If you know about design-based analysis of survey data, you probably know about the Rao-Scott tests, at least in contingency tables. The tests started off in the 1980s as “ok, people are going to keep doing Pearson \(X^2\) tests on estimated population tables, can we work out how to get \(p\)-values that aren’t ludicrous?” Subsequently, they turned out to have better operating characteristics than the Wald-type tests that were the obvious thing to do – mostly by accident. Finally, they’ve been adapted to regression models in general, and reinterpreted as tests in a marginal working model of independent sampling, where they are distinctive in that they weight different directions of departure from the null in a way that doesn’t depend on the sampling design.

The Rao–Scott test statistics are asymptotically equivalent to \((\hat\beta-\beta_0)^TV_0^{-1}(\hat\beta-\beta_0)\), where \(\hat\beta\) is the estimate of \(\beta_0\), and \(V_0\) is the variance matrix you’d get with full population data. The standard Wald tests are targetting \((\hat\beta-\beta_0)^TV^{-1}(\hat\beta-\beta_0)\), where \(V\) is the actual variance matrix of \(\hat\beta\). One reason the Rao–Scott score and likelihood ratio tests work better in small samples is just that score and likelihood ratio tests seem to work better in small samples than Wald tests. But there’s another reason.

The actual Wald-type test statistic (up to degree-of-freedom adjustments) is \((\hat\beta-\beta_0)^T\hat V^{-1}(\hat\beta-\beta_0)\). In small samples \(\hat V\) is often poorly estimated, and in particular its condition number is, on average, larger than the condition number of \(V\), so its inverse is wobblier. The Rao–Scott tests obviously can’t avoid this problem completely: \(\hat V\) must be involved somewhere. However, they use \(\hat V\) via the eigenvalues of \(\hat V_0^{-1}\hat V\); in the original Satterthwaite approximation, the mean and variance of these eigenvalues. In the typical survey settings, \(V_0\) is fairly well estimated, so inverting it isn’t a problem. The fact that \(\hat V\) is more ill-conditioned than \(V\) translates as fewer degrees of freedom for the Satterthwaite approximation, and so to a more conservative test. This conservative bias happens to cancel out a lot of the anticonservative bias and the tests work relatively well.
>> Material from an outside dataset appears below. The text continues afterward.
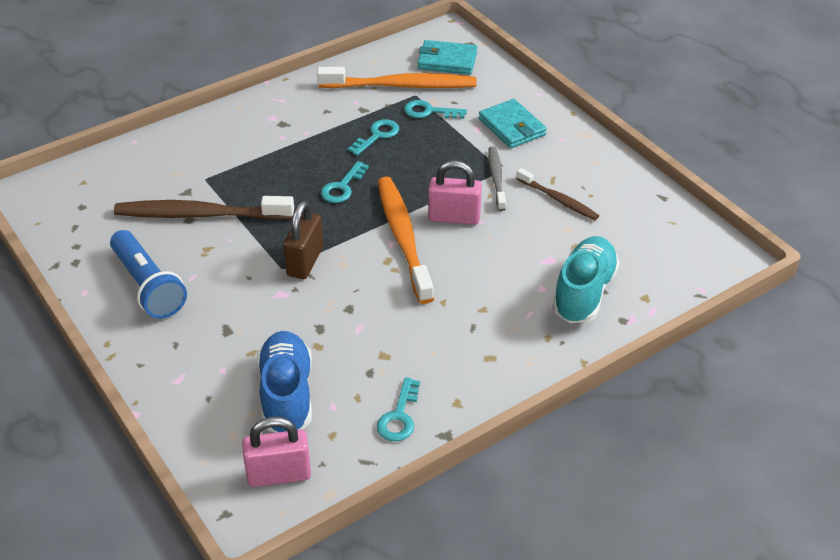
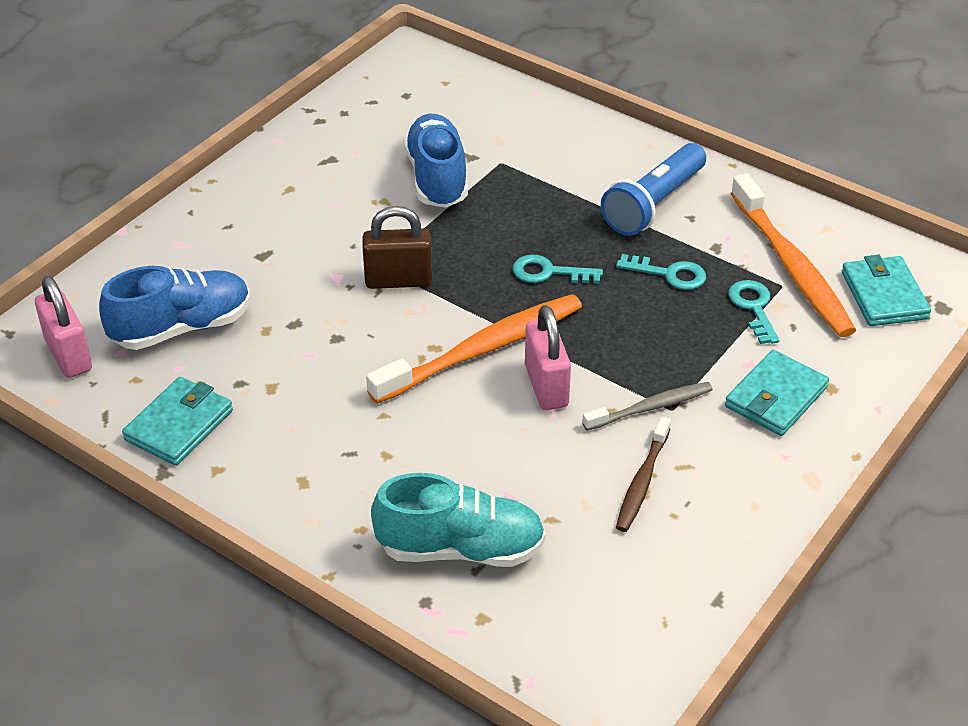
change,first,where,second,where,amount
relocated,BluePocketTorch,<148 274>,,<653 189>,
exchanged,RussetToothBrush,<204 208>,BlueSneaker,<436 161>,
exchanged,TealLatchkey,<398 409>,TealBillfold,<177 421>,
Here’s an example of qqplots of \(-\log_{10} p\)-values simulated in a Cox model: the Wald test is the top panel and the Rao–Scott LRT is the bottom panel. The clusters are of size 100; the orange tests use the design degrees of freedom minus the number of parameters as the denominator degrees of freedom in an \(F\) test.

So, what’s new? SUDAAN has tests they call “Satterthwaite Adjusted Wald Tests”, which are based on \((\hat\beta-\beta_0)^T\hat V_0^{-1} (\hat\beta-\beta_0)\). I’ve added similar tests to version 3.33 of the survey package (which I hope will be on CRAN soon). These new tests are (I think) asymptotically locally equivalent to the Rao–Scott LRT and score tests. I’d expect them to be slightly inferior in operating characteristics just based on traditional folklore about score and likelihood ratio tests being better. But you can do the simulations yourself and find out.

The implementation is in the `regTermTest()`

function, and I’m calling these “working Wald tests” rather than “Satterthwaite adjusted”, because the important difference is the substitution of \(V_0\) for \(V\), and because I don’t even use the Satterthwaite approximation to the asymptotic distribution by default.